OpenMP consists of a collection of compiler directives and a library of functions that can be invoked within the application. This combination provides a paradigm for developing parallel programs on shared-memory architectures. In the case of the Blue Gene/P system, it allows the user to exploit the SMP mode on each compute node. Multi-threading is now enabled on the Blue Gene/P system. Using OpenMP, the user can have access to data parallelism as well as functional parallelism.

 

Tulin Kaman, SBU - Performance Modeling with Tau

Performance Modeling with TAU

Abstract:

We discuss performance modeling and also a programming model for hybrid (threads + MPI) architectures.

Computational resources are under-used due to performance bottlenecks.  Performance tuning tools are essential to identify and eliminate the bottlenecks.  A variety of profiling and execution analysis tools exist for parallel programs.  TAU (Tuning and Analysis Utilities) is a toolkit for the performance analysis and tuning of distributed and multi-threaded programs.  TAU can be used by New York Blue users writing a C, C++, or Fortran application who want to understand where the performance bottlenecks are.  The TAU performance evaluation tool is available for codes which run on IBM Blue Gene L/P platforms.

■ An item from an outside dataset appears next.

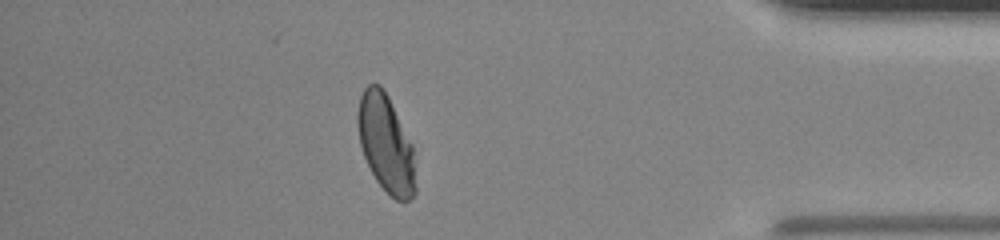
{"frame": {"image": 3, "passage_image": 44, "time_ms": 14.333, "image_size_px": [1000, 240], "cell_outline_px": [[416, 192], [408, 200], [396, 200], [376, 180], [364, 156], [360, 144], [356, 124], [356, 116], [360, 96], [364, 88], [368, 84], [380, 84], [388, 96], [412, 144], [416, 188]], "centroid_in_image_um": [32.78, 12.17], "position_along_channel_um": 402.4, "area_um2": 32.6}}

We analyzed our code run on BG/P with threads enabled but no modifications to identify thread safe segments.  The result was a 20% (out of a potential 400%) improvement.

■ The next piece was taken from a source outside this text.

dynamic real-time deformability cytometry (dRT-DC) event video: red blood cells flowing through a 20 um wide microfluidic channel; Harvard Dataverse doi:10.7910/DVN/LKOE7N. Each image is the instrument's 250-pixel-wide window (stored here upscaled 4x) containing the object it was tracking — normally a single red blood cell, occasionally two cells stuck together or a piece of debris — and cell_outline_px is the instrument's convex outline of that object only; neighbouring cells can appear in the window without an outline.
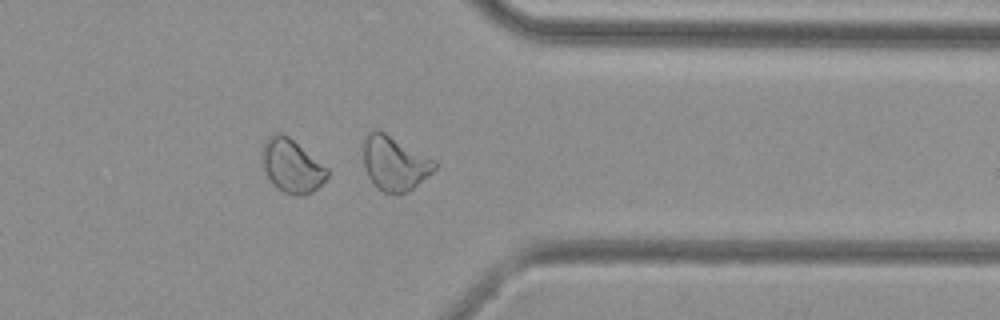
{"species": "common noctule bat (a hibernating species)", "species_latin": "Nyctalus noctula", "temperature_condition": "cold", "stored_images_in_passage": 40, "camera_frame_rate_fps": 3000, "um_per_image_px": 0.085, "animal": {"sex": "female", "body_mass_g": 29.2, "forearm_length_mm": 56.3}, "frame": {"image": 1, "passage_image": 29, "time_ms": 9.333, "image_size_px": [1000, 320], "cell_outline_px": [[328, 176], [312, 192], [304, 196], [292, 196], [276, 188], [272, 184], [264, 168], [260, 152], [268, 136], [276, 132], [280, 132], [288, 136], [328, 168]], "centroid_in_image_um": [24.78, 14.11], "position_along_channel_um": 386.6, "area_um2": 20.29}}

We also introduce a noninvasive programming model which will allow the effective use of multithreading.  It consists of "three" levels of mesh decomposition: the finest is the computational mesh, the middle is the thread mesh and the coarsest is the MPI mesh.

 

Gheorghe Almasi, IBM - The Common PGAS Runtime for IBM's X10, UPC
and Co-array Fortan Compilers

The Common PGAS Runtime for IBM's X10, UPC and Co-array Fortran Compilers

Abstract:

The talk presents the design and implementation challenges of the common PGAS runtime that supports three different IBM compilers and languages.  The design goals include interoperability with existing code (MPI and OpenMP), operation in several different programming environments (Blue Gene, system/p AIX and Linux, as well as the Barcelona Supercomputer), multiple network transports including Infiniband, IBM HPS/Federation and Infiniband.  We are also exploring options to expand the limits imposed by PGAS languages by adding collective communication into the mix.